この恋は制御不能です!愛を知らない冷徹社長に一目惚れされて、交際0日でプロポーズされました

勇気を出したいけど


__自分が恋をするなんて、一生ないと思っていた。親の決めた相手と見合いをして、愛のない結婚をし、会社の後継のために父親になる。それが俺の人生のはずだった。


「おつかれさまでした」

長かった役員会議を終え、車に乗り込んだ郁人は、シートに深く背を預けると、天井を見上げ一息つく。

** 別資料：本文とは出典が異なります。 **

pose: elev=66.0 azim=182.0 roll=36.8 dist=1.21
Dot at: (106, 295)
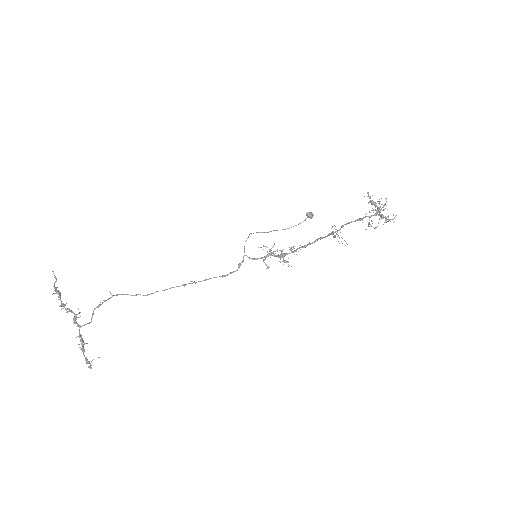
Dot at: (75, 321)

(疲れた……どうしてじじい共は、ああも話が長いんだ)

こっちは仕事の話をしに来ているというのに、口を開けばされる世間話にうんざりした。

「このまま会社に戻ってよろしいでしょうか」

郁人が頷くと、進藤はアクセルを踏み、車は動き出しゆっくりと加速していく。

「社長、お疲れのところ申し訳ありませんが、一つお聞きしたいことが」

ミラー越しに、進藤は郁人を見ながらそう言ってくる。

何を聞かれるのかは予想はついている。

大学の後輩でもある秘書の進藤新のことは、郁人はよく分かっている。

何事も真意を確かめずにはいられない性格をしている進藤、当然、彼女のこともすぐに聞いてきた。

「なんだ」
「あの方と本気で結婚なさるおつもりですか」

(やっぱりな)

あの方とは、郁人がイタリアで出会い一目で恋に落ちた、天野心音のことだ。